● REQUIRED ACTIONS:
1. Translate this sentence from the information dynamics text into French: "Libraries are collections of subroutines that perform a common task, such as data compression or image manipulation, required by many applications."
2. Write the next part of the information dynamics text, picking up after its final sentence.
BEGIN TEXT SECTION
Tuesday, August 17, 2010

Information dynamics

Information dynamics is the study of the transformation of information through the process of computation. Information processing happens along a very rich scale:

Social
Desktop
Applications
Frameworks
Libraries
System Calls
Kernel
Drivers
Assembly
Macro-ops
Micro-ops
Gates
Elementary particles

There are a dozen conceptual levels of abstraction between the user at the keyboard and the physical process of computation proceeding inside a modern computer. This set of scales has originated through a gradual process of invention from the earliest electronic computers which were programmed by manually manipulating switches and wires and used by a single person at a time to modern personal computers which do not require users to write programs and which interact with millions of people through a global network.

This expansion has been enabled by the exponential growth in computational capacity described by Moore's Law because the addition of each scale of abstraction has a cost in terms of performance. Our computations would proceed more rapidly if we represented them as an optimized set of micro-operations that the microprocessor could directly process without any intermediaries. However, it would take us a tremendous amount more time and effort to represent our computations in such a manner. Instead we perform our computations through applications with usable human interfaces that are built on lower scales of software that can be re-used for a wide variety of tasks.

The social scale is concerned with the design and specification of such user interfaces, the field of human computer interaction, while the desktop scale addresses the combination of applications, such as the window manager, file browser, and a variety of hardware management tools, that interact to form the user interface. Applications, such as web browsers, mail clients, and instant messagers, run within the desktop environment at the application scale, dependent on the frameworks below them.

The framework scale contains both desktop frameworks such as Gnome and web frameworks such as Ruby on Rails. Software frameworks promote a standard structure for applications and control the flow of control between parts of an application. Frameworks are often built on top of a wide variety of libraries at the library scales. Libraries are collections of subroutines that perform a common task, such as data compression or image manipulation, required by many applications.
END TEXT SECTION
BEGIN DATA RECORDS
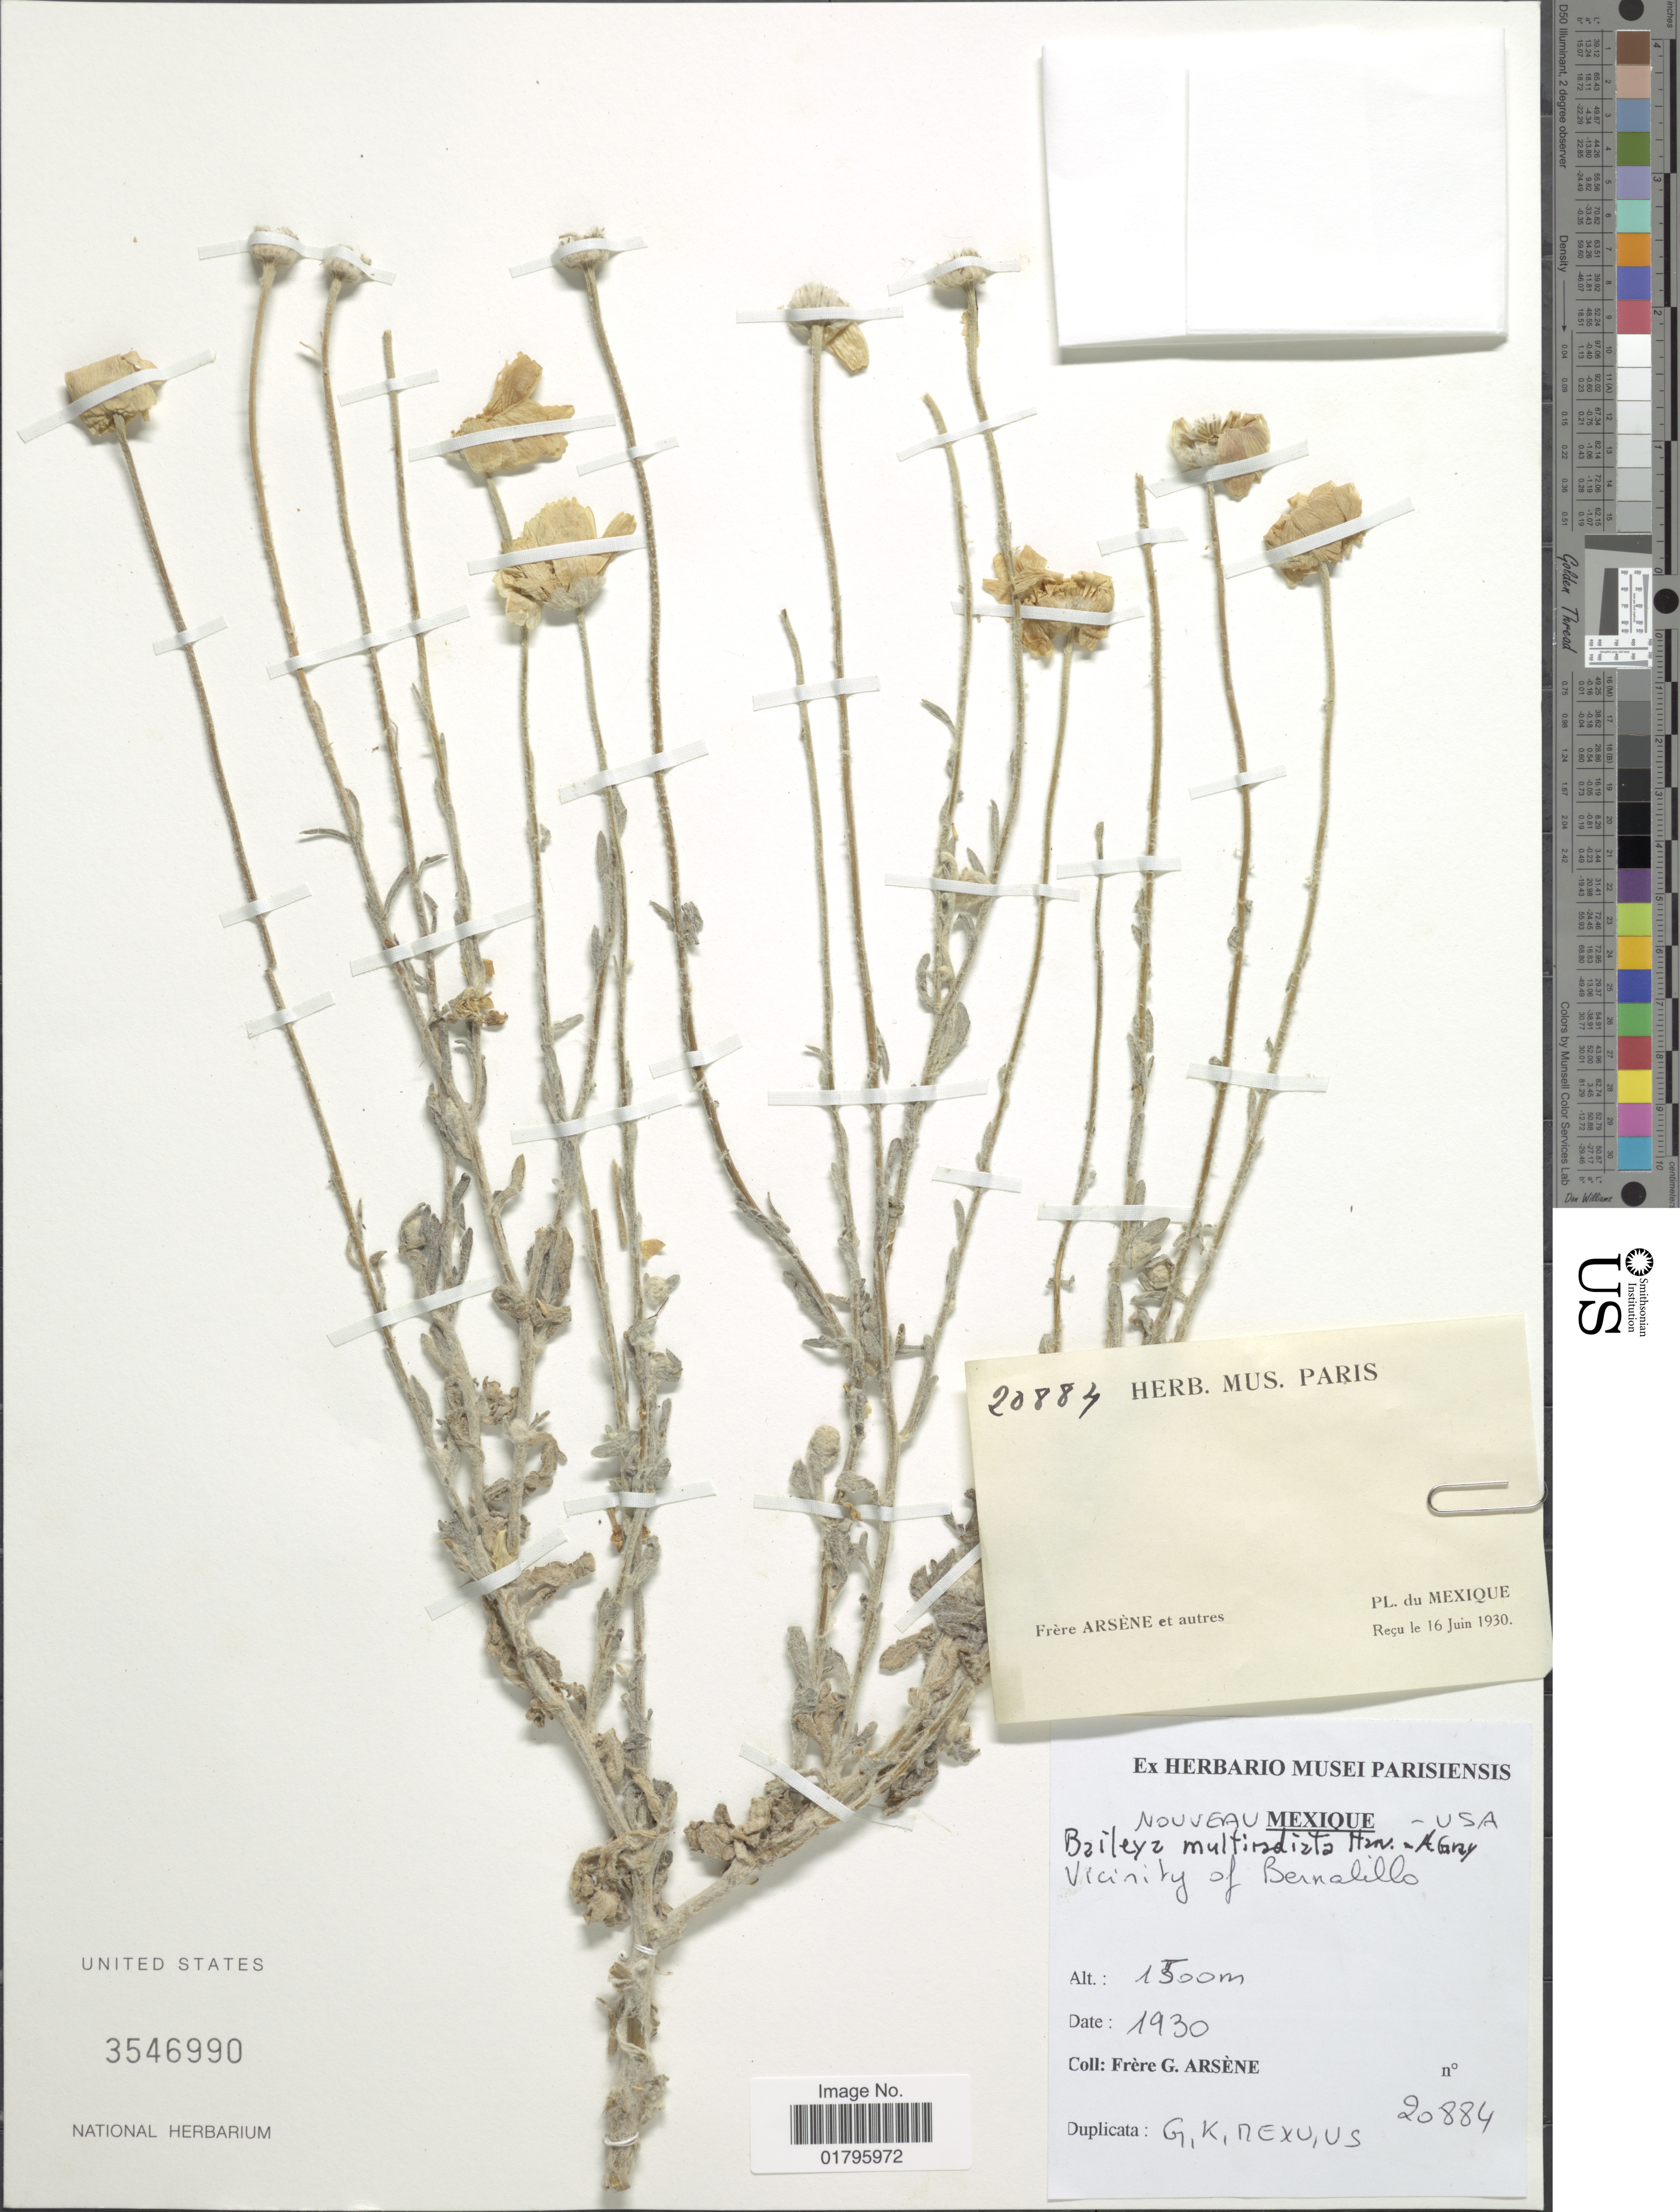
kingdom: Plantae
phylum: Tracheophyta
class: Magnoliopsida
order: Asterales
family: Asteraceae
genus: Baileya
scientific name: Baileya multiradiata var. multiradiata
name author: Harv. & A. Gray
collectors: Bro. G. Arsène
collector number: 20884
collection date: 1930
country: United States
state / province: New Mexico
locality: Nouveau Mexique - USA. Vicinity of Bernalillo.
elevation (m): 1500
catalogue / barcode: US 3546990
END DATA RECORDS
● RESPONSES BY TASK:
1. Les bibliothèques sont des ensembles de sous-programmes qui accomplissent une tâche courante, comme la compression de données ou la manipulation d'images, requise par de nombreuses applications.

2.
Libraries request service from the operating system kernel through system calls. System calls provide the interface between the application and the operating system. They are needed for any task requiring access to the hardware or communication with other processes or machines. The kernel scale is responsible for managing system resources, including the processor, memory, and input/output resources such as disk, graphics, and network, and providing a layer of abstraction between applications and the hardware that actually performs computations.

Kernels are written in assembly language or a combination of assembly language another low level programming language like C. Assembly languages provide a symbolic representation of the machine code that is used by a particular microprocessor.

Microprocessors are typically programmed in a machine code that is backwards compatible with many older generations of microprocessors. To enable speed improvements while retaining backwards compatibility, the microprocessor performs arithmetic and logical operations on micro-ops, a lower level machine code that is generated by translation hardware on the microprocessor from macro-ops, the machine code that assembly language is translated into. This translation uses programmable memory on the processor, allowing the processor's machine language to be modified by the kernel to fix bugs or even add features.

The computation described by a micro-op, such as addition of two numbers, is performed by a set of logic gates, combining sets of binary numbers and producing a binary number as output. At the of the scale, ones are represented by a high voltage level and zeros are represented by a low voltage level. At this level, computers are analog devices, having to deal with noise and timing issues in determining whether a particular voltage is a low or high level representing a one or zero respectively.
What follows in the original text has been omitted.